Было почти три часа ночи, когда Барух Хар-Зион с двумя спутниками проник через Яффские ворота в этот пустынный сумеречный мир. Самое глухое время суток, когда даже бродячие кошки предпочитают укрываться и кажется, будто резкий звон колоколов притупляет обволакивающая тишина. Хар-Зион был низкоросл и коренаст, почти такой же в ширину, как и в высоту. В одной руке он сжимал автомат «узи», в другой – кожаный рюкзак. У каждого из его спутников также было по «узи». Один из мужчин был худой и бледный, в куртке, из-под которой высовывались кисточки талита катана; другой – высокий смуглый молодчик с накачанными бицепсами и стриженный «под ежик». На голове у всех троих были ермолки.

– А камеры? – взволнованным голосом спросил бледнолицый, кивая на установленные через равные интервалы устройства видеонаблюдения.

– Успокойся, я позаботился и об этом, – с ноткой самодовольства заверил напарника Хар-Зион, распрямляя грудь и поправляя тугой ворот джемпера. – Мои друзья из службы безопасности обещали отключить их.

– Но вдруг…

– Успокойся, – сердито повторил Хар-Зион и смерил собеседника презрительным взглядом. В его прищуренных, гранитного цвета глазах так и читалось: «Трусы мне не нужны».

Спустившись по уступам улицы Давида, трое вооруженных людей свернули на опустевший рынок, глубоко вклинивавшийся в мусульманскую часть города. Однотипные серые ставни прилавков были изрисованы арабскими надписями вперемежку с отдельными английскими словами и выражениями: «Фатх», «ХАМАС», «Мочи евреев». Город словно вымер; по пути троице встретились лишь коптский священник, спешивший к прихожанам в храм Гроба Господня, да пара пьяных туристов, пытавшихся найти дорогу к гостинице.

Где-то вдали пробили часы, и звук колокола эхом прокатился по крышам домов.

– А я надеюсь, что эти суки нас видят! – рявкнул стриженый, постукивая пальцами по своему «узи». – Ни одного арабского ублюдка не должно остаться в нашем городе!

Хар-Зион скорчил гримасу и молча указал на узкий переулок с высокими стенами по обеим сторонам. Трое прошли через заваленный отбросами двор, мимо деревянной двери, из-за которой слабо доносилось бормотание телевизора, затем миновали ворота небольшой мечети и вышли к безлюдной мощеной улице. Прямо перед собой они увидели указательный знак с надписью «Шоссе аль-Вад». Направо улица уходила к Западной стене, теряясь из виду за рядом низких арок; налево поднималась по направлению к виа Долороза и Дамасским воротам.

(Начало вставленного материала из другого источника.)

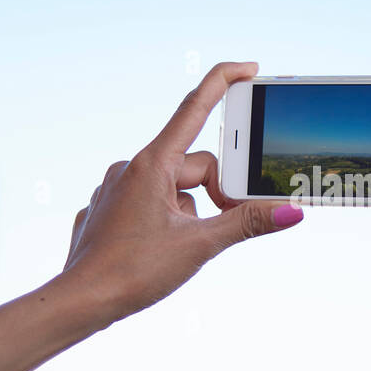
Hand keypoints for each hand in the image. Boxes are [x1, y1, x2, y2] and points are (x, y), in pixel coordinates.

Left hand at [61, 61, 302, 327]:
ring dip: (191, 213)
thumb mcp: (200, 245)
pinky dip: (167, 221)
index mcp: (152, 164)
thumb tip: (290, 210)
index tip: (250, 69)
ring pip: (174, 189)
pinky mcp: (109, 210)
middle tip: (225, 222)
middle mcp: (131, 168)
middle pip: (194, 165)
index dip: (224, 82)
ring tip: (182, 248)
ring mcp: (117, 188)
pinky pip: (151, 204)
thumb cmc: (132, 272)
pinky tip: (157, 249)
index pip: (195, 108)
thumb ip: (247, 223)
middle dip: (216, 192)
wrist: (80, 301)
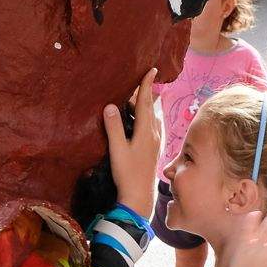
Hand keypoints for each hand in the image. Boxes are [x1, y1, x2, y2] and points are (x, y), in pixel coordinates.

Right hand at [104, 70, 161, 217]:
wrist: (140, 196)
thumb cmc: (128, 174)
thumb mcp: (117, 150)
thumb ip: (113, 128)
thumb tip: (110, 106)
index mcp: (146, 131)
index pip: (146, 103)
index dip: (147, 85)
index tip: (151, 69)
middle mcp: (154, 134)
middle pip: (151, 107)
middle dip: (146, 92)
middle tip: (141, 79)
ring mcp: (156, 142)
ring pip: (154, 117)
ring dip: (148, 105)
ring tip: (142, 96)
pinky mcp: (154, 150)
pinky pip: (154, 126)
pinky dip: (150, 117)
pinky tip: (148, 120)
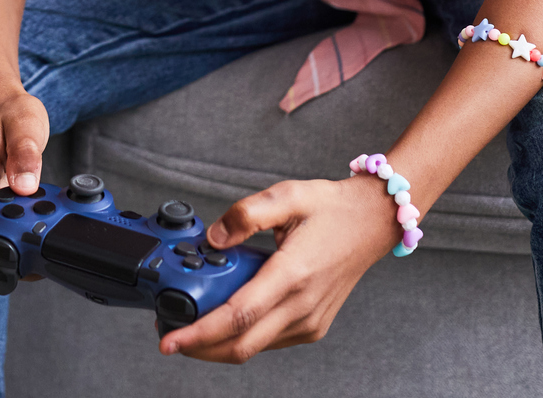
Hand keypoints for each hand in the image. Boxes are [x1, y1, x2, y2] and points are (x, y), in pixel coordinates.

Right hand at [0, 87, 49, 267]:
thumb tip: (24, 187)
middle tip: (25, 262)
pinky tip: (38, 235)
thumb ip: (25, 151)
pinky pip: (2, 229)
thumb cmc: (10, 112)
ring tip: (35, 251)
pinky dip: (18, 238)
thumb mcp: (25, 122)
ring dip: (6, 249)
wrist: (4, 107)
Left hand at [158, 174, 400, 361]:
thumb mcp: (287, 195)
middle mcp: (302, 306)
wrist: (373, 223)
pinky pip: (269, 340)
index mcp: (293, 274)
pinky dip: (241, 335)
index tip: (170, 339)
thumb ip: (245, 214)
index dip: (200, 332)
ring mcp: (310, 321)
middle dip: (199, 347)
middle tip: (169, 334)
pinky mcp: (313, 326)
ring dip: (218, 342)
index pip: (237, 316)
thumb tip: (213, 238)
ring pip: (254, 347)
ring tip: (192, 319)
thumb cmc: (332, 209)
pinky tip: (225, 316)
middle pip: (241, 345)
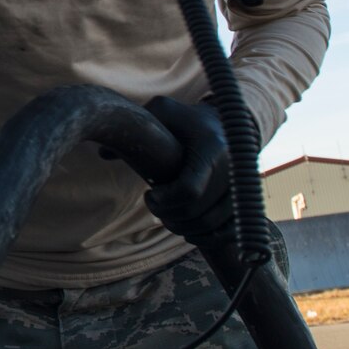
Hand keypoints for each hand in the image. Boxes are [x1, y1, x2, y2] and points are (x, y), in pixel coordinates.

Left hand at [143, 95, 236, 260]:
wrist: (228, 124)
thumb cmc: (188, 120)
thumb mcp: (164, 111)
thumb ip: (135, 124)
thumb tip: (103, 152)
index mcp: (212, 149)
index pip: (189, 191)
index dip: (164, 201)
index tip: (150, 194)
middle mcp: (233, 171)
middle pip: (197, 213)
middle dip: (169, 216)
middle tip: (154, 206)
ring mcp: (241, 188)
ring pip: (211, 225)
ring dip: (183, 228)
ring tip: (167, 216)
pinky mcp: (244, 201)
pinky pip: (227, 232)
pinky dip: (206, 237)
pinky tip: (187, 230)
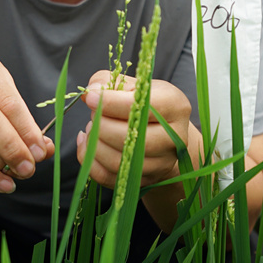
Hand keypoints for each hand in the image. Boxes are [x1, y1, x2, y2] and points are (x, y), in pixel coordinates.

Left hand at [75, 70, 191, 188]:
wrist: (166, 134)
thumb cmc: (147, 104)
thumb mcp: (135, 84)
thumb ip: (110, 81)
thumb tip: (90, 91)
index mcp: (175, 106)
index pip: (141, 106)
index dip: (110, 102)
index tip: (90, 98)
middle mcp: (173, 138)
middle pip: (130, 137)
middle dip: (101, 125)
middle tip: (93, 114)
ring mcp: (161, 163)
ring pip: (119, 162)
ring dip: (95, 144)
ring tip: (92, 128)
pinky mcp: (146, 180)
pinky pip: (109, 178)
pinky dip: (90, 162)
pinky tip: (87, 144)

Убедившись, что в округе, кроме них, нет ни души, Хар-Зион с некоторым усилием, будто одежда была ему мала, присел на корточки, расстегнул ранец и извлек два лома для напарников и аэрозольный баллончик с краской – для себя.

– Ну что, приступим?..

Он подвел спутников к высокому ветхому зданию с каменным фасадом, деревянным проходом и стрельчатыми окнами, защищенными от внешнего мира решетками и ставнями.

– Там точно никого нет? – нервно спросил бледнолицый.

– Сейчас не время для неббиш[14], Шмуели, – ответил Хар-Зион, вновь пронзая его недовольным взглядом.

Низкорослый моргнул и пристыженно склонил голову.

– За дело! – скомандовал Хар-Зион.

Он встряхнул баллончик и стал неровно выводить на стене по обеим сторонам от входа изображения семисвечников. Местами краска подтекала, так что в блеклом уличном освещении казалось, будто в камень впился гигантский коготь и стал кровоточить. Напарники сунули ломы в проем между дверью и косяком и раскачивали их, пока замок не сломался. Оглядевшись, они вошли в темное помещение. Хар-Зион закончил рисовать вторую менору, после чего прихватил рюкзак и последовал за спутниками, прикрыв за собой дверь.